» **TASK DIRECTIONS**:
Each line of the material beneath should be duplicated exactly.
Segment Start: DATA SECTION
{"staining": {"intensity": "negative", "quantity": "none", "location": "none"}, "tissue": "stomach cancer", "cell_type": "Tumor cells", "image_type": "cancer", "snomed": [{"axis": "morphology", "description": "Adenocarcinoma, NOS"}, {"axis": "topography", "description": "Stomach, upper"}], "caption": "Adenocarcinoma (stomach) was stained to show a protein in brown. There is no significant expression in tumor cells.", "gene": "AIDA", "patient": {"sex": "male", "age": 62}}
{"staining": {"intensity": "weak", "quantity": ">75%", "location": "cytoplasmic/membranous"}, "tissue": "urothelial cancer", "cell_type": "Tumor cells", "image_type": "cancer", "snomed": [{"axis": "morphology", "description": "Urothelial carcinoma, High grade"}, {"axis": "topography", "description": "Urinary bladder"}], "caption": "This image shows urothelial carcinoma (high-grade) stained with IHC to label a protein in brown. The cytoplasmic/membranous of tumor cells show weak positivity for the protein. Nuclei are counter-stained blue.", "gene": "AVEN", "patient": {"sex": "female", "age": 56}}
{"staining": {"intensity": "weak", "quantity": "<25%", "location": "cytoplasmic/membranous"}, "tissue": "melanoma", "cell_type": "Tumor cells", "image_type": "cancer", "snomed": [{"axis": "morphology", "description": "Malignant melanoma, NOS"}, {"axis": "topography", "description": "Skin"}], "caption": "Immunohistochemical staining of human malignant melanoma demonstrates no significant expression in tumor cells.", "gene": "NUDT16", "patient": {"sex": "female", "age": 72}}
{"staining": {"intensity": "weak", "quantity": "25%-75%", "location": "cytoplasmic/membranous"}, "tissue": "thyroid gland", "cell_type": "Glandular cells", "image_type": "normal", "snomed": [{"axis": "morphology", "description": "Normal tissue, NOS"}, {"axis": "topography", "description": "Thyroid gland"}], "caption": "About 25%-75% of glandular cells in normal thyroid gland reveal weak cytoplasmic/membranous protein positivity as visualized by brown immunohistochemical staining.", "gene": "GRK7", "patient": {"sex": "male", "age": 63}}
Segment End: DATA SECTION
» **SOLUTION**:
{"staining": {"intensity": "negative", "quantity": "none", "location": "none"}, "tissue": "stomach cancer", "cell_type": "Tumor cells", "image_type": "cancer", "snomed": [{"axis": "morphology", "description": "Adenocarcinoma, NOS"}, {"axis": "topography", "description": "Stomach, upper"}], "caption": "Adenocarcinoma (stomach) was stained to show a protein in brown. There is no significant expression in tumor cells.", "gene": "AIDA", "patient": {"sex": "male", "age": 62}}
{"staining": {"intensity": "weak", "quantity": ">75%", "location": "cytoplasmic/membranous"}, "tissue": "urothelial cancer", "cell_type": "Tumor cells", "image_type": "cancer", "snomed": [{"axis": "morphology", "description": "Urothelial carcinoma, High grade"}, {"axis": "topography", "description": "Urinary bladder"}], "caption": "This image shows urothelial carcinoma (high-grade) stained with IHC to label a protein in brown. The cytoplasmic/membranous of tumor cells show weak positivity for the protein. Nuclei are counter-stained blue.", "gene": "AVEN", "patient": {"sex": "female", "age": 56}}
{"staining": {"intensity": "weak", "quantity": "<25%", "location": "cytoplasmic/membranous"}, "tissue": "melanoma", "cell_type": "Tumor cells", "image_type": "cancer", "snomed": [{"axis": "morphology", "description": "Malignant melanoma, NOS"}, {"axis": "topography", "description": "Skin"}], "caption": "Immunohistochemical staining of human malignant melanoma demonstrates no significant expression in tumor cells.", "gene": "NUDT16", "patient": {"sex": "female", "age": 72}}
{"staining": {"intensity": "weak", "quantity": "25%-75%", "location": "cytoplasmic/membranous"}, "tissue": "thyroid gland", "cell_type": "Glandular cells", "image_type": "normal", "snomed": [{"axis": "morphology", "description": "Normal tissue, NOS"}, {"axis": "topography", "description": "Thyroid gland"}], "caption": "About 25%-75% of glandular cells in normal thyroid gland reveal weak cytoplasmic/membranous protein positivity as visualized by brown immunohistochemical staining.", "gene": "GRK7", "patient": {"sex": "male", "age": 63}}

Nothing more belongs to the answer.